Tunisian youth was therefore "enclosed, with no possible escape route. It viewed Ben Ali as the head of a clique, inaccessible, with nothing to offer them, without any vision", says Mohsen-Finan.
She says the level of education had been declining for a long time, "but it has got worse over the years, especially from the beginning of Arabisation [in the middle of the 1990s]."
She says the Arabisation of subjects "that are open to educating citizens, such as philosophy and history, allowed Ben Ali to increase control over society, but to the detriment of pupils. Teachers were not trained for that, and they did not have access to the necessary materials. As a result, the standard of languages, especially, is a catastrophe".
Time for young graduates to go home?
Elise Vincent questions four young Tunisian students or recent graduates living in France. According to figures in Le Monde about 5,500 Tunisians were enrolled in French state higher education institutions in 2006-07, way ahead of Germany (1,781) or Canada (927).
While many young Tunisians chose to remain in France after their studies, the departure of Ben Ali could change their minds, says Vincent.
She talked to Hassan, 26, studying management in Lyon, who had previously decided he would not go home until he had five or six years' professional experience; but now he is reconsidering, and could return sooner.
Mohamed, also 26, a graduate of the elite Ecole Polytechnique, had been so determined to stay in France he had applied for naturalisation. But since 14 January his plans were up in the air. "It's as if the cards have been dealt again," he said, referring to the nepotism that had prevailed in Tunisia. He was dithering over whether to return "soon", to "position myself right away" in the Tunisian market that he believed would be promising.

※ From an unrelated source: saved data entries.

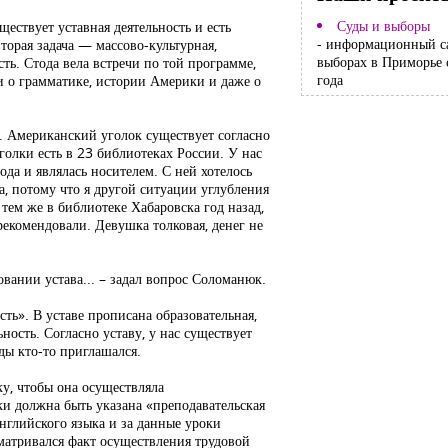
Суды и выборы
ществует уставная деятельность и есть
- информационный с
торая задача — массово-культурная,
выборах в Приморье 
сть. Стода вела встречи по той программе,
года
и о грамматике, истории Америки и даже о
е. Американский уголок существует согласно
олки есть в 23 библиотеках России. У нас
да и являлась носителем. С ней хотелось
а, потому что я другой ситуации углубления
тем же в библиотеке Хабаровска год назад,
рекомендовали. Девушка толковая, денег не
овании устава... – задал вопрос Соломанюк.
ость». В уставе прописана образовательная,
ьность. Согласно уставу, у нас существует
ды кто-то приглашался.
у, чтобы она осуществляла
ки должна быть указана «преподавательская
английского языка и за данные уроки
матривался факт осуществления трудовой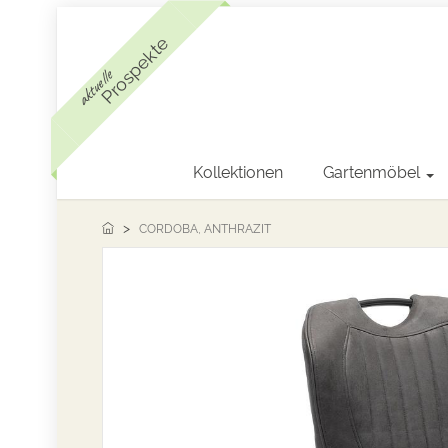
Prospekte
aktuelle
Kollektionen
Gartenmöbel
CORDOBA, ANTHRAZIT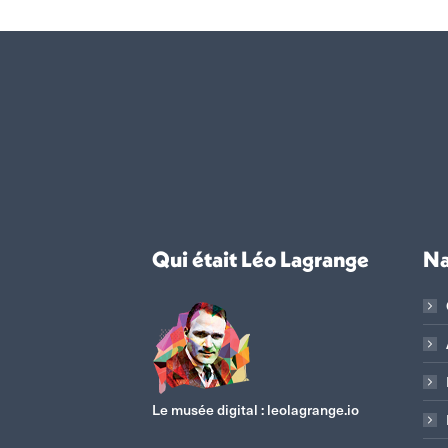
Qui était Léo Lagrange
Na
Le musée digital :
leolagrange.io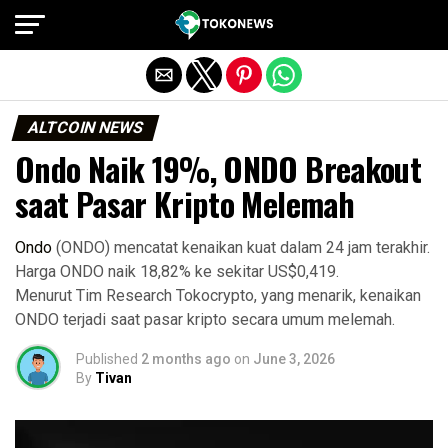
Exit mobile version
ALTCOIN NEWS
Ondo Naik 19%, ONDO Breakout
saat Pasar Kripto Melemah
Ondo
(ONDO) mencatat kenaikan kuat dalam 24 jam terakhir.
Harga ONDO naik 18,82% ke sekitar US$0,419.
Menurut Tim Research Tokocrypto, yang menarik, kenaikan
ONDO terjadi saat pasar kripto secara umum melemah.
Published
2 months ago
on
June 3, 2026
By
Tivan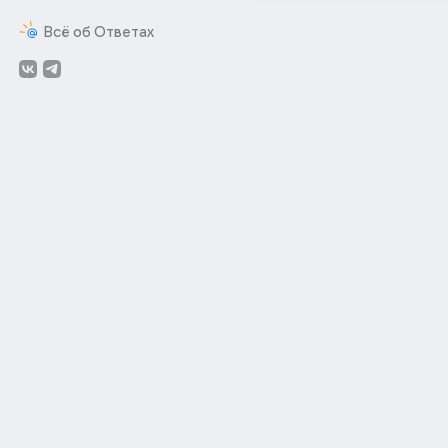
Всё об Ответах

For Heger, 25, studying for her thesis in computer science at the grande école Centrale in Paris, the events had been 'explosive'. "My parents often used to ask me if I wanted to return, but it was a subject I avoided thinking about," she said. But while she used to regard Tunisia as a 'lead weight', now she could distinguish "the hope of progress".
She would complete her thesis before returning home, but believed her country needed her. "It's not that I can do something, it's what I owe."
Sami, 28, who graduated in computer engineering in Marseille and was working in Paris, was the most reserved of the four, says Vincent. He described himself as "on standby"; he liked living in France, and "even if Tunisia changes, it won't be for another five years", he said, explaining his restraint.